◆ **Exercise goal**: Please decide whether each of these statements agrees with the text on human connection and happiness, answering yes or no and quoting the deciding words of the text. 1. Christianity and Islam took Rabbi Akiva's tenet as their own. 2. Governments have already begun to cull people. 3. Focusing solely on yourself leads to happiness.

Why have so many studies concluded that the single most important thing we can do for our happiness is to connect with other people? Why did the Talmud state, “That which you hate, do not do unto your neighbor; this is the whole of the Torah” (Masechet Shabbat, 31a), and why did Rabbi Akiva add, “Love your neighbor as yourself” is the great rule of the Torah? Also, why did both offshoots of Judaism, Christianity and Islam, adopt Rabbi Akiva’s tenet as their own, and why have so many belief systems adopted the Golden Rule, which requires that we treat others the way we would like to be treated? The single answer to all of these questions is that human connection, loving other people and being loved by them are the things that make us happy. This is human nature. When you focus solely on yourself, you end up marrying yourself. Then, by default, you are unhappy because you have gone against your own nature, but political correctness won’t let you admit it even to yourself. When this is the state of society, can we be surprised that immediately after being forced to sit with their families during Christmas, youths across the US turned malls into warzones?
If we stay on this route, governments, which are currently settling for sedating people by doping them through legalized marijuana, will feel compelled to cull people like farmers cull sick poultry and cattle. Humanity’s only sustainable alternative to this morass is to end the Ego Era and relearn how to connect.

◆ **Data section**:
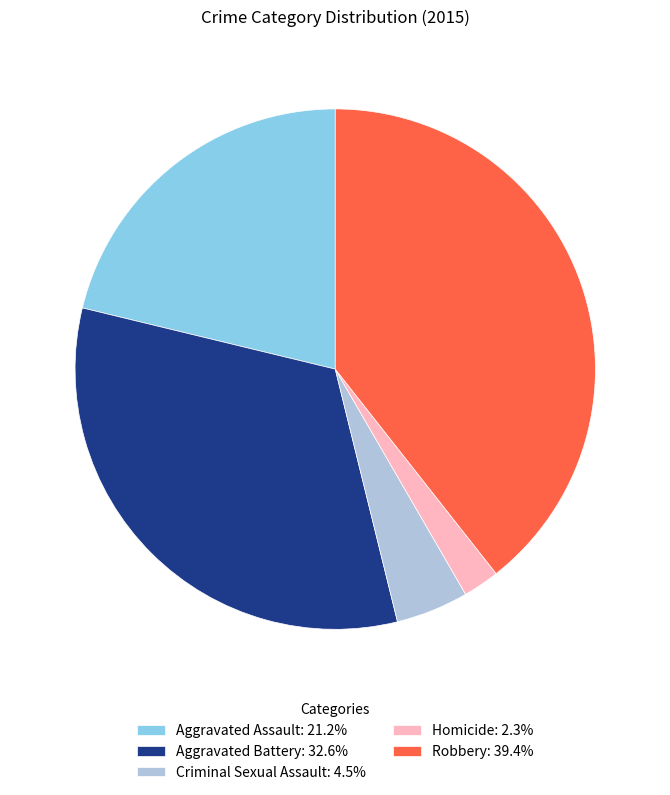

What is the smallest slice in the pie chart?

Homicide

◆ **Task result**:
1. Yes: "both offshoots of Judaism, Christianity and Islam, adopt Rabbi Akiva’s tenet as their own"
2. No: "governments, which are currently settling for sedating people by doping them through legalized marijuana, will feel compelled to cull people"
3. No: "When you focus solely on yourself, you end up marrying yourself. Then, by default, you are unhappy"